6. Standalone (Algorithm Only) Performance Study
Yes, a standalone performance was implicitly done. The "Test Method" (CellaVision DM1200) "suggests a classification for each cell," meaning the algorithm performs an initial classification without human intervention. The reported accuracy metrics ($R^2$, slope, intercept) compare these suggested classifications to those obtained by the reference method (DM96, which also involves algorithmic preclassification). However, the study concludes with human verification of these results, suggesting the standalone performance without the "human-in-the-loop" step described in the intended use is not the final reported performance. The "Accuracy results" table (Table 3.3) and "Precision/Reproducibility" table (Table 3.4) reflect the device's performance before the final human verification step that might change classifications.
7. Type of Ground Truth Used
The ground truth used for the comparison was established by the predicate device (CellaVision DM96) with its own human verification, after undergoing "a 200-cell differential count... with both the test method and the reference method. The results were then verified by skilled human operators." Therefore, it's a form of expert-verified reference measurement. It is not pathology, or outcomes data.
8. Sample Size for the Training Set
The document does not explicitly state the sample size for the training set used to develop the CellaVision DM1200's classification algorithms. It mentions "deterministic artificial neural networks (ANN's) trained to distinguish between classes of white blood cells," but no details about the training data are provided within this summary.

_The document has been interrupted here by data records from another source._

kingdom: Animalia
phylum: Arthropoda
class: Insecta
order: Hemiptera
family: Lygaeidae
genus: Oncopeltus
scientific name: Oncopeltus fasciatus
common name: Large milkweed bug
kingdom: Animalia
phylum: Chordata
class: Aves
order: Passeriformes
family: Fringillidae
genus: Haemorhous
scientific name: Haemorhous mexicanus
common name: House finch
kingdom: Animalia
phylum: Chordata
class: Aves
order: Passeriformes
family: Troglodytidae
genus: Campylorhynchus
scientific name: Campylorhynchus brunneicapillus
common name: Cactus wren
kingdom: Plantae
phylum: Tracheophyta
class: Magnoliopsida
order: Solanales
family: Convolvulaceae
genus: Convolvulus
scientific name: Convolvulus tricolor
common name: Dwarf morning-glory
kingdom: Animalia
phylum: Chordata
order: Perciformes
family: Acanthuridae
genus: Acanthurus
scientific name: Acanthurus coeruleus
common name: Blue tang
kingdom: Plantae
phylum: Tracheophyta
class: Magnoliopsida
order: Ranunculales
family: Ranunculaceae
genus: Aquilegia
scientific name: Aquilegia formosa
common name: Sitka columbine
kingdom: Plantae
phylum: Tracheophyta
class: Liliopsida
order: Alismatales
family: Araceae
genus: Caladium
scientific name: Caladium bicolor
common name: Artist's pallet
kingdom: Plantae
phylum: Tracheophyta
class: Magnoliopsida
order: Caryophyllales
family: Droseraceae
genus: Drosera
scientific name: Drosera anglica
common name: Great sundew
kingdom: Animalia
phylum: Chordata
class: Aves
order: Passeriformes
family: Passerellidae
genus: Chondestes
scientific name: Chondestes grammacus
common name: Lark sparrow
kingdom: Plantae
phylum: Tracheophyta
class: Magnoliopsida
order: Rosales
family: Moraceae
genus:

9. How the Ground Truth for the Training Set Was Established
The document does not explicitly describe how the ground truth for the training set was established. It states that the ANNs were "trained to distinguish between classes of white blood cells," implying that a labeled dataset was used for training, but the process of creating these labels (e.g., expert consensus, manual review) is not detailed in this 510(k) summary.
§ 864.5260 Automated cell-locating device.
(a)
Identification. An automated cell-locating device is a device used to locate blood cells on a peripheral blood smear, allowing the operator to identify and classify each cell according to type. (Peripheral blood is blood circulating in one of the body's extremities, such as the arm.)(b)
Classification. Class II (performance standards).